::: Data to process :::
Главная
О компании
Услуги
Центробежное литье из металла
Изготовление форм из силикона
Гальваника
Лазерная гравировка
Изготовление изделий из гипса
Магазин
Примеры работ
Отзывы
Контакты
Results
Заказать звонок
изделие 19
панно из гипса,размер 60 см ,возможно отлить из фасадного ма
:::
The answer must be exactly the lines from the one containing "Заказать звонок" through the final line of the data, both ends included, and nothing else.

Заказать звонок
изделие 19
панно из гипса,размер 60 см ,возможно отлить из фасадного ма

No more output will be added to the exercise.